• Objectif pédagogique: Recopiez intégralement, s'il vous plaît, le texte sur le recueil Petites musiques de nuit, sans y changer un mot.

• Section texte:

┌────────

Petites musiques de nuit



À l’occasion de la Nuit musicale de Seneffe de l’an dernier, est né ce recueil collectif belge, « une dodécaphonie de nouvelles suscitées par des œuvres musicales » selon les mots de l’éditeur. Le répertoire couvert est majoritairement classique – d’un chant de Josquin des Prez aux romantiques airs de Beethoven, Schumann ou Wagner, sans négliger le baroque Haendel, le contemporain Satie ou le compositeur d’opéra Puccini –, mais évoque néanmoins par surprise d’autres chanteurs contemporains plus connus, comme Johnny Cash longuement évoqué par Grégoire Polet. Comme le précise l’éditeur, l’évocation ne suffit pourtant pas pour créer une « nouvelle musicale » qui fasse mouche :

Mais il ne suffit pas d’évoquer une œuvre musicale dans un texte pour créer un duo émouvant ; il faut, entre les deux modes d’expression, une imbrication profonde, une symbiose où chacun conserve ses spécificités mais s’enrichit de celles de l’autre. Il faut, pour la littérature, que la musique soit la source intime de l’histoire et de l’écriture.

└────────

• Liste:

┌────────

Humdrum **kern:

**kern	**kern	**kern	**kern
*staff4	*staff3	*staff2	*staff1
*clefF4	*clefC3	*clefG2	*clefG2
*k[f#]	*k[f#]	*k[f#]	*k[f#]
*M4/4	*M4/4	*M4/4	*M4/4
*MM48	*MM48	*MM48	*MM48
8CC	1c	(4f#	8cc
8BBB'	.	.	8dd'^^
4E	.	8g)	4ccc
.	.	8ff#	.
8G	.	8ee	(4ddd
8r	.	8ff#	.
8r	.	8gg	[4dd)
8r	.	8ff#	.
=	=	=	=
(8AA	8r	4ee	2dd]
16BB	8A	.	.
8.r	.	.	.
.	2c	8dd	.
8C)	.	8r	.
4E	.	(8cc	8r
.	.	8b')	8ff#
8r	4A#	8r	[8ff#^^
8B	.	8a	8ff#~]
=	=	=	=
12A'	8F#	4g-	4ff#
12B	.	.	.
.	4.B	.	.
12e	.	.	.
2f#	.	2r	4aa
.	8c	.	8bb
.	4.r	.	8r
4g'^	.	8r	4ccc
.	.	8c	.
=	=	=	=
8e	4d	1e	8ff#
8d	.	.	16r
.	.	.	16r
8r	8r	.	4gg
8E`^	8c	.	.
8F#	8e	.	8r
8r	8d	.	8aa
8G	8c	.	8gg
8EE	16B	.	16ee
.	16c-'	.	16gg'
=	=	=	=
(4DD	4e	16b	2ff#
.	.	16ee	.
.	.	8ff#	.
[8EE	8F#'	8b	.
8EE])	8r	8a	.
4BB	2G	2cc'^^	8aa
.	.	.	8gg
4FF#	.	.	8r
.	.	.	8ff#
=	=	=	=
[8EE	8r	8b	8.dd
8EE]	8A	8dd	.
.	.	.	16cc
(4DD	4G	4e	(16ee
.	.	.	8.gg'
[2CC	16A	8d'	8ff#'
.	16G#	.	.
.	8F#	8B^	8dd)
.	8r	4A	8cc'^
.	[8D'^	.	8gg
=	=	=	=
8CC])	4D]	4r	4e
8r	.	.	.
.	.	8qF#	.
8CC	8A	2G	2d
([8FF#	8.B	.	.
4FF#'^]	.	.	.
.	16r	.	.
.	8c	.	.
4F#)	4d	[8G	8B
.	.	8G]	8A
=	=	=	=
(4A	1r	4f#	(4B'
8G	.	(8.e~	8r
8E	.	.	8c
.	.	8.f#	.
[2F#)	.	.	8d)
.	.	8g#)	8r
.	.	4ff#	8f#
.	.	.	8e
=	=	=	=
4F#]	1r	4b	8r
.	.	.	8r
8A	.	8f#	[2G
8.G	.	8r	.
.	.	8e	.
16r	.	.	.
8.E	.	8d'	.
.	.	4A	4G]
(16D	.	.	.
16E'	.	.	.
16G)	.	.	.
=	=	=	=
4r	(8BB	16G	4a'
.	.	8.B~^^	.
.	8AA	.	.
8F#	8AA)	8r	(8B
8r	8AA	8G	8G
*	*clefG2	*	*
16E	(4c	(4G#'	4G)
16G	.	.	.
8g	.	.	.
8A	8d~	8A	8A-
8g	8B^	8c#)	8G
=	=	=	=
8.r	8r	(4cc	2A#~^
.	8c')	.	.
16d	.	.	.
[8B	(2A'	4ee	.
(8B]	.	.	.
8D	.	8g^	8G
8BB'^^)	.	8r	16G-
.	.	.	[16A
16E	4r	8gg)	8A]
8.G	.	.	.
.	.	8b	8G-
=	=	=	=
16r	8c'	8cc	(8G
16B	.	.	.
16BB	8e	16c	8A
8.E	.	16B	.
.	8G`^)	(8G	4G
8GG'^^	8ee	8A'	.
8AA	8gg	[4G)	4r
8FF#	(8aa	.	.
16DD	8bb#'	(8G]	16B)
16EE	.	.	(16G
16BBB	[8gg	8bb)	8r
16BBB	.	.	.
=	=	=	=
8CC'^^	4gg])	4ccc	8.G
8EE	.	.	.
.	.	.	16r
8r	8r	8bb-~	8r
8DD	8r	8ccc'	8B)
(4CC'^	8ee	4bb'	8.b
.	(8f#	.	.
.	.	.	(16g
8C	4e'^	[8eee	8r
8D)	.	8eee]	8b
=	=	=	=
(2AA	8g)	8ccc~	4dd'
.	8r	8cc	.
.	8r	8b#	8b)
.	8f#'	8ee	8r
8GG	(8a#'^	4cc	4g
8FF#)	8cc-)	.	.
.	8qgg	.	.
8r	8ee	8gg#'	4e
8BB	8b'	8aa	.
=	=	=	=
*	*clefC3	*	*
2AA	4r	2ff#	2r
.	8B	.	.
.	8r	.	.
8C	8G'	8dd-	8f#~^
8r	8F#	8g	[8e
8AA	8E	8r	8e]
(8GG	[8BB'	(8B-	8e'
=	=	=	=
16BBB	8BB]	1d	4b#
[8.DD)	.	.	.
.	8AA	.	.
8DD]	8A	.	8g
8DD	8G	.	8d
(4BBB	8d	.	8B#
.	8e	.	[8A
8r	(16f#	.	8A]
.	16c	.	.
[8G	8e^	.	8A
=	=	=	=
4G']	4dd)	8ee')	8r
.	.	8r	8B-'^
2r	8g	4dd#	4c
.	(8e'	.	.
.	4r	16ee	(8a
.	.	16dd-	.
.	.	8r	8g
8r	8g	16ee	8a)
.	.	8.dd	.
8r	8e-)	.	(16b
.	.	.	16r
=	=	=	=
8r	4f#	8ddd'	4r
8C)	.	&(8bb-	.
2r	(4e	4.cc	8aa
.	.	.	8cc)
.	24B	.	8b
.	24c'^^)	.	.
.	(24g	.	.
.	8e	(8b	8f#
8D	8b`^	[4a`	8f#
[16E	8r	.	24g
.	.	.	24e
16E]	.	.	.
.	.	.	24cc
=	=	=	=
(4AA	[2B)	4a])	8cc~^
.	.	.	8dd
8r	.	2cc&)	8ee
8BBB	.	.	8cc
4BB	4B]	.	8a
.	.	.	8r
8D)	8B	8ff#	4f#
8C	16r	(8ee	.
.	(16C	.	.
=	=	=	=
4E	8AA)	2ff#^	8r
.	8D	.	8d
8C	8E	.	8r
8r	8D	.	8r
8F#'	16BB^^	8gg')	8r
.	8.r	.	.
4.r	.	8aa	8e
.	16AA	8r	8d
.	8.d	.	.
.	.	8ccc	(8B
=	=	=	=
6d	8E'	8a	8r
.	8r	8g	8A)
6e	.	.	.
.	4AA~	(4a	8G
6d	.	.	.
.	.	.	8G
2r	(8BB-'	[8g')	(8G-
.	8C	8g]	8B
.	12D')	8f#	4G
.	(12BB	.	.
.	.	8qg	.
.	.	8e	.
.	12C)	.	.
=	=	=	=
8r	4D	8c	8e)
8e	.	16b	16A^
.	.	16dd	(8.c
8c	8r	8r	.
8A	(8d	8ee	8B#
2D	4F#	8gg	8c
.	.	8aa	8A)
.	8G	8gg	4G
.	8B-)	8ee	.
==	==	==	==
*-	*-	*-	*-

└────────

• Réponse complète:
Petites musiques de nuit



À l’occasion de la Nuit musicale de Seneffe de l’an dernier, est né ce recueil collectif belge, « une dodécaphonie de nouvelles suscitées par des œuvres musicales » selon les mots de l’éditeur. Le répertoire couvert est majoritairement classique – d’un chant de Josquin des Prez aux romantiques airs de Beethoven, Schumann ou Wagner, sans négliger le baroque Haendel, le contemporain Satie ou le compositeur d’opéra Puccini –, mais évoque néanmoins par surprise d’autres chanteurs contemporains plus connus, comme Johnny Cash longuement évoqué par Grégoire Polet. Comme le précise l’éditeur, l’évocation ne suffit pourtant pas pour créer une « nouvelle musicale » qui fasse mouche :

Mais il ne suffit pas d’évoquer une œuvre musicale dans un texte pour créer un duo émouvant ; il faut, entre les deux modes d’expression, une imbrication profonde, une symbiose où chacun conserve ses spécificités mais s’enrichit de celles de l’autre. Il faut, pour la littérature, que la musique soit la source intime de l’histoire et de l’écriture.